En effet, la date du 19 mars initialement retenue pour la fin des opérations a été reportée au 30 avril 2015. Les diverses entreprises concernées n’ont pas encore servi à leurs employés des lettres de licenciement, mais de simples correspondances pour évoquer l’éventualité. La lecture, entre les lignes, de l’interview (Obs du 23/2/15 p.23) de M. Sylvain Bosc, directeur général commercial de South african, indique bien que la porte reste entr’ouverte. 

Au-dessus de lui figurent le directeur général (Ceo) proprement dit, le Comité exécutif et le Conseil d’administration, lesquels n’ont rien validé au jour d’aujourd’hui.Voilà pourquoi nous conseillons vivement que, sans délai et toutes affaires cessantes, Monsieur le président de la République en personne- ou alors le Premier ministre- prenne la tête d’une délégation composée de ministres, directeurs et chefs de service concernés pour se rendre en Afrique du Sud afin de discuter sérieusement avec les dirigeants seniors voire les organes délibérants de South african airways, de même qu’avec le chef de l’Etat et le gouvernement sud africains, car l’aspect politique des choses ne saurait être occulté.

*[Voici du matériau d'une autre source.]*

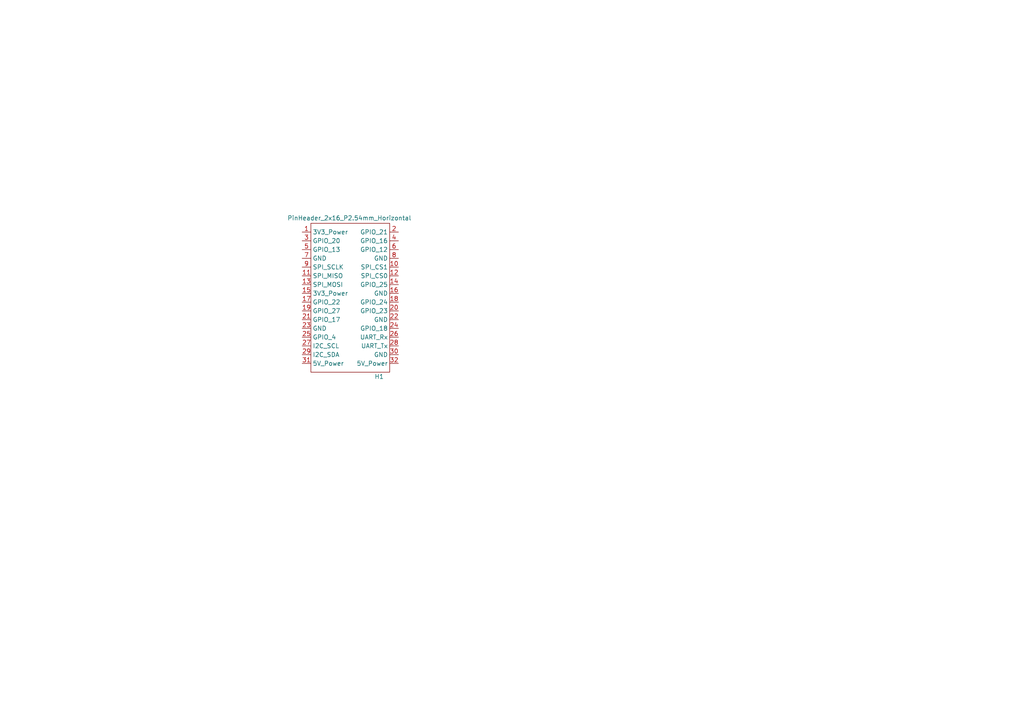
<source format=kicad_sch>
(kicad_sch
	(version 20231120)
	(generator "eeschema")
	(generator_version "8.0")
	(uuid "e70b6168-f98e-4322-bc55-500948ef7b77")
	(paper "A4")
	
	(symbol
		(lib_id "Edgeberry:Edgeberry_Cartridge_Connector")
		(at 101.6 85.09 0)
		(unit 1)
		(exclude_from_sim no)
		(in_bom yes)
		(on_board yes)
		(dnp no)
		(fields_autoplaced yes)
		(uuid "3f3e20f8-4c6e-49f1-99fe-f7c68e867109")
		(property "Reference" "H1"
			(at 109.982 109.22 0)
			(do_not_autoplace yes)
			(effects
				(font
					(size 1.27 1.27)
				)
			)
		)
		(property "Value" "PinHeader_2x16_P2.54mm_Horizontal"
			(at 101.346 63.246 0)
			(do_not_autoplace yes)
			(effects
				(font
					(size 1.27 1.27)
				)
			)
		)
		(property "Footprint" "Connector_PinHeader_2.54mm:PinHeader_2x16_P2.54mm_Horizontal"
			(at 101.092 112.268 0)
			(effects
				(font
					(size 1.27 1.27)
				)
				(hide yes)
			)
		)
		(property "Datasheet" ""
			(at 101.6 63.5 0)
			(effects
				(font
					(size 1.27 1.27)
				)
				(hide yes)
			)
		)
		(property "Description" ""
			(at 101.6 63.5 0)
			(effects
				(font
					(size 1.27 1.27)
				)
				(hide yes)
			)
		)
		(pin "30"
			(uuid "4c5050f3-3f34-489e-b06a-730b3379f3db")
		)
		(pin "28"
			(uuid "8dc5824d-6088-4a9d-b953-3fd0ba1d7564")
		)
		(pin "3"
			(uuid "28c723ce-b317-48cc-9a55-23d9940d5ac3")
		)
		(pin "19"
			(uuid "1a764a0a-1b69-456d-b94f-7faf14f04b21")
		)
		(pin "12"
			(uuid "9539a063-8ede-4cf0-b5a2-251d11349e7b")
		)
		(pin "8"
			(uuid "2d6ce82f-d6a4-42af-8dee-e4599e7eda1a")
		)
		(pin "1"
			(uuid "0f14e258-fff6-4a4b-a8ff-f2cea0745112")
		)
		(pin "25"
			(uuid "cef8cb79-ef86-409e-896f-613f9aae2488")
		)
		(pin "17"
			(uuid "78977234-8b48-4174-9301-4ac7b781c5c5")
		)
		(pin "31"
			(uuid "0455c8e7-9682-45c8-94c0-221d3c0da7ae")
		)
		(pin "13"
			(uuid "0fbb8cf7-0e43-427d-9335-17948da08da2")
		)
		(pin "16"
			(uuid "dbb65dd6-6144-41a7-82d9-1667113e0c20")
		)
		(pin "29"
			(uuid "a478c6d4-87c3-47b1-bb14-d6f7f6646042")
		)
		(pin "18"
			(uuid "58a62290-5979-4fa5-9441-41de46b2b0ff")
		)
		(pin "15"
			(uuid "dc7cba4a-a969-4d2b-8cae-981c0c95ef08")
		)
		(pin "21"
			(uuid "7324a333-1c8f-451c-849f-81c6ac490588")
		)
		(pin "20"
			(uuid "c0a27cf9-57ee-458b-964f-9afb94c47b8d")
		)
		(pin "11"
			(uuid "c8be4b47-c62e-40db-8ebe-c6769cf07d98")
		)
		(pin "22"
			(uuid "bccffb15-27c0-40e5-8b52-44a5f859db12")
		)
		(pin "5"
			(uuid "68a8dfbe-1fee-422d-ba1c-c5edf45a33d3")
		)
		(pin "7"
			(uuid "ce0e9c80-aa68-40ab-90a4-157f86c7ac8b")
		)
		(pin "2"
			(uuid "9214f010-95b0-43c3-951c-0d00f530d62f")
		)
		(pin "23"
			(uuid "8cb8fe14-fcb1-4ef4-8778-048672365c72")
		)
		(pin "6"
			(uuid "ef6d520a-b561-4d9c-ac7c-4e9c095cfa9a")
		)
		(pin "14"
			(uuid "8b5b584a-617b-4bd7-bf0a-123ee86ae4b4")
		)
		(pin "4"
			(uuid "7a922a70-f3a7-4d5b-a397-21a493f974ca")
		)
		(pin "9"
			(uuid "09e69177-7122-4811-84e2-b308ec4af3a5")
		)
		(pin "32"
			(uuid "36c4b3c4-07c9-4420-a498-4c32159e9aa8")
		)
		(pin "10"
			(uuid "16e6966d-c360-4a99-96ec-c6a7c26541b5")
		)
		(pin "26"
			(uuid "ece95770-8258-43e5-aad8-7aa59c6fba81")
		)
		(pin "24"
			(uuid "2396aeb8-ea5c-4252-b5eb-d084d4061589")
		)
		(pin "27"
			(uuid "c83b0a9a-7191-4c27-babe-a676207296bb")
		)
		(instances
			(project "Edgeberry_cartridge_template"
				(path "/e70b6168-f98e-4322-bc55-500948ef7b77"
					(reference "H1")
					(unit 1)
				)
			)
		)
	)
	(sheet_instances
		(path "/"
			(page "1")
		)
	)
)

</source>
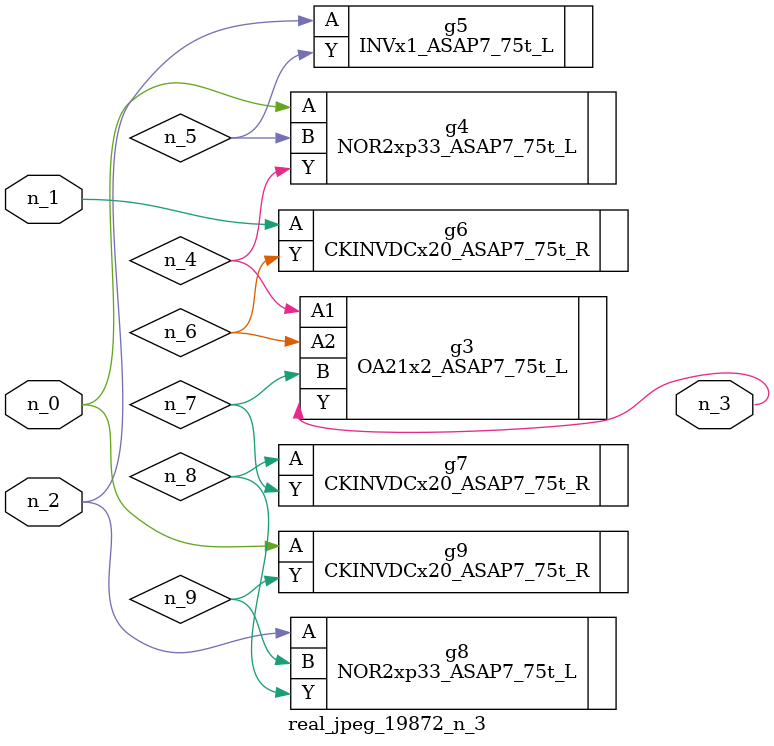
<source format=v>
module real_jpeg_19872_n_3 (n_1, n_0, n_2, n_3);

input n_1;
input n_0;
input n_2;

output n_3;

wire n_5;
wire n_4;
wire n_8;
wire n_6;
wire n_7;
wire n_9;

NOR2xp33_ASAP7_75t_L g4 ( 
.A(n_0),
.B(n_5),
.Y(n_4)
);

CKINVDCx20_ASAP7_75t_R g9 ( 
.A(n_0),
.Y(n_9)
);

CKINVDCx20_ASAP7_75t_R g6 ( 
.A(n_1),
.Y(n_6)
);

INVx1_ASAP7_75t_L g5 ( 
.A(n_2),
.Y(n_5)
);

NOR2xp33_ASAP7_75t_L g8 ( 
.A(n_2),
.B(n_9),
.Y(n_8)
);

OA21x2_ASAP7_75t_L g3 ( 
.A1(n_4),
.A2(n_6),
.B(n_7),
.Y(n_3)
);

CKINVDCx20_ASAP7_75t_R g7 ( 
.A(n_8),
.Y(n_7)
);


endmodule
</source>
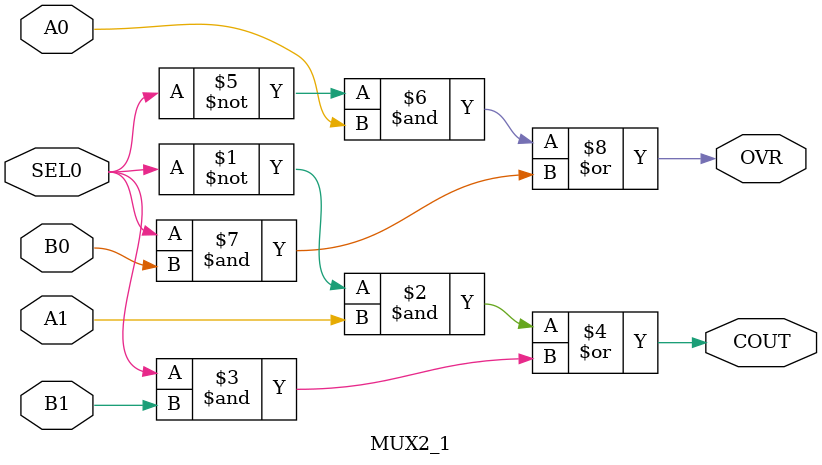
<source format=v>
/*
Name: Houston & Segal
Date: 02-27-2014
Title: 2 to 1 Multiplexer
*/

module MUX2_1(A1,A0,B1,B0,SEL0,COUT,OVR);
input A1,A0,B1,B0,SEL0;
output COUT,OVR;

assign COUT = (~SEL0)&(A1)|(SEL0)&(B1);
assign OVR = (~SEL0)&(A0)|(SEL0)&(B0);
endmodule

</source>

Toute autre attitude : attentiste, calculatrice, bureaucratique, hésitante, débouchera sur la déchéance multiforme de notre plateforme aéroportuaire et alors, le nouvel aéroport Blaise Diagne et les frais de construction d’une autoroute devant le desservir deviendraient sans objet.

Il n’y a pas de temps à perdre, car chacun doit garder à l’esprit que les actifs des compagnies aériennes sont, pour l’essentiel, mobiles donc ajuster leur réseau n’est pas lourd à entreprendre. Au moment où, de Casamance, le chef de l’Etat a commandé la suppression des taxes et autres charges obérant le coût de la destination Sénégal afin de contribuer à booster notre tourisme, il serait contreproductif de demeurer sans initiative face à cette affaire.

Au cas où le statu quo se révélerait difficile à sauvegarder, le maintien des vols sur Washington constitue le minimum à conserver, de même qu’au moins 5 rotations/semaine sur New York afin de compléter les deux (hebdomadaires) de Delta pour arriver à un vol/jour au total.Personne ne dira qu’il ne savait pas.